• [Work request]: Please repeat every entry exactly as given, apart from dropping the images.

• [Material to process]:
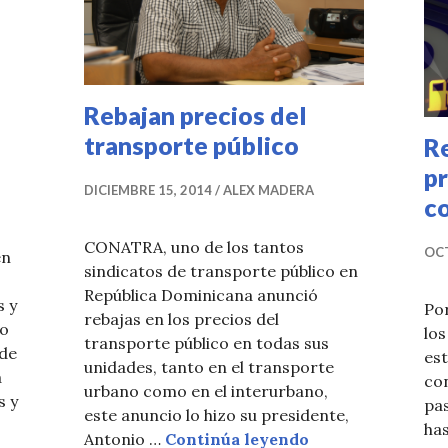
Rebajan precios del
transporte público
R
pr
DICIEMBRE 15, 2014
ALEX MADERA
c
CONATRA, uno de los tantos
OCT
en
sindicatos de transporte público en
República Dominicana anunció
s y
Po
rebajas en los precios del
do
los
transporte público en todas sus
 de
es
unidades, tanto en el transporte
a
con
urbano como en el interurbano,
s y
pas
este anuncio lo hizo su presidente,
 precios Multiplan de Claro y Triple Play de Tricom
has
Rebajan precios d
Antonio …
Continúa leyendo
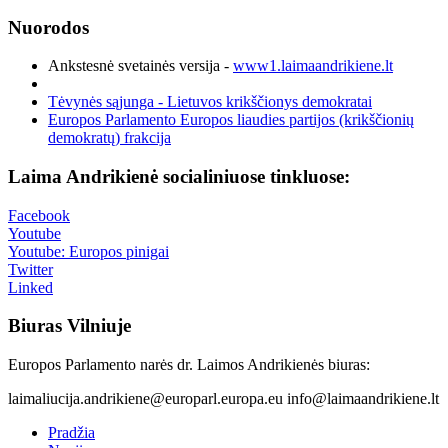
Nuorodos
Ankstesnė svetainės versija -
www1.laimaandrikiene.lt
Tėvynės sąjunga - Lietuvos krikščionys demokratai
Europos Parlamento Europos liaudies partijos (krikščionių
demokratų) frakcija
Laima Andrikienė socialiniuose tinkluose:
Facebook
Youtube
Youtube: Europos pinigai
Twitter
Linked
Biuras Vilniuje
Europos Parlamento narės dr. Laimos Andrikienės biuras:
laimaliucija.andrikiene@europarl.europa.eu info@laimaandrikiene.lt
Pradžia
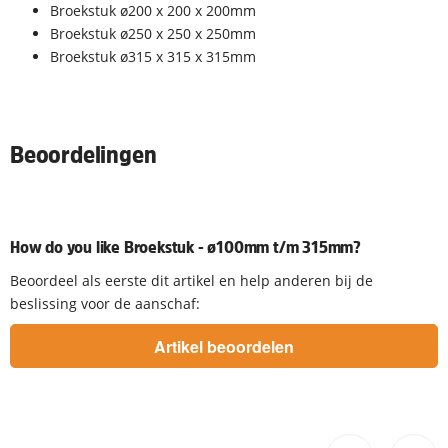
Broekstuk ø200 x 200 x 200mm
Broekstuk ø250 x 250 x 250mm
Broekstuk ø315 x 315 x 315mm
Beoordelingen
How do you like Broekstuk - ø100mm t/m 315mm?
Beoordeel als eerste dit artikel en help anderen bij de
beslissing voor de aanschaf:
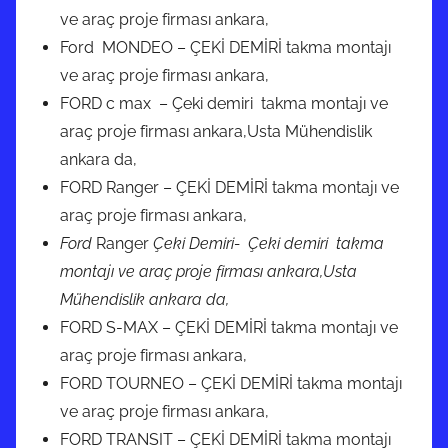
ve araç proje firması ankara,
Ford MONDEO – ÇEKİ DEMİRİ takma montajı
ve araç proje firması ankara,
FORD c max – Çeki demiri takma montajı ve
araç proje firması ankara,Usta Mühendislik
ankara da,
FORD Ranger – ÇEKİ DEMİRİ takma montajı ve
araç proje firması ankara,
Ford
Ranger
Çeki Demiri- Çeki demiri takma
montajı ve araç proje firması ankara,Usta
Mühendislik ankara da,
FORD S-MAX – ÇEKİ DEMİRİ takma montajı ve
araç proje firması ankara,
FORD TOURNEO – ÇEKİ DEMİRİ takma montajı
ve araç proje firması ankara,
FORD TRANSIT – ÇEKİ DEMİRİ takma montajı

• [Output of the task]:
Rebajan precios del
transporte público
R
pr
DICIEMBRE 15, 2014
ALEX MADERA
c
CONATRA, uno de los tantos
OCT
en
sindicatos de transporte público en
República Dominicana anunció
s y
Po
rebajas en los precios del
do
los
transporte público en todas sus
 de
es
unidades, tanto en el transporte
a
con
urbano como en el interurbano,
s y
pas
este anuncio lo hizo su presidente,
 precios Multiplan de Claro y Triple Play de Tricom
has
Rebajan precios d
Antonio …
Continúa leyendo
Nuorodos
Ankstesnė svetainės versija -
www1.laimaandrikiene.lt
Tėvynės sąjunga - Lietuvos krikščionys demokratai
Europos Parlamento Europos liaudies partijos (krikščionių
demokratų) frakcija
Laima Andrikienė socialiniuose tinkluose:
Facebook
Youtube
Youtube: Europos pinigai
Twitter
Linked
Biuras Vilniuje
Europos Parlamento narės dr. Laimos Andrikienės biuras:
laimaliucija.andrikiene@europarl.europa.eu info@laimaandrikiene.lt
Pradžia
Broekstuk ø200 x 200 x 200mm
Broekstuk ø250 x 250 x 250mm
Broekstuk ø315 x 315 x 315mm
Beoordelingen
How do you like Broekstuk - ø100mm t/m 315mm?
Beoordeel als eerste dit artikel en help anderen bij de
beslissing voor de aanschaf:
ve araç proje firması ankara,
Ford MONDEO – ÇEKİ DEMİRİ takma montajı
ve araç proje firması ankara,
FORD c max – Çeki demiri takma montajı ve
araç proje firması ankara,Usta Mühendislik
ankara da,
FORD Ranger – ÇEKİ DEMİRİ takma montajı ve
araç proje firması ankara,
Ford
Ranger
Çeki Demiri- Çeki demiri takma
montajı ve araç proje firması ankara,Usta
Mühendislik ankara da,
FORD S-MAX – ÇEKİ DEMİRİ takma montajı ve
araç proje firması ankara,
FORD TOURNEO – ÇEKİ DEMİRİ takma montajı
ve araç proje firması ankara,
FORD TRANSIT – ÇEKİ DEMİRİ takma montajı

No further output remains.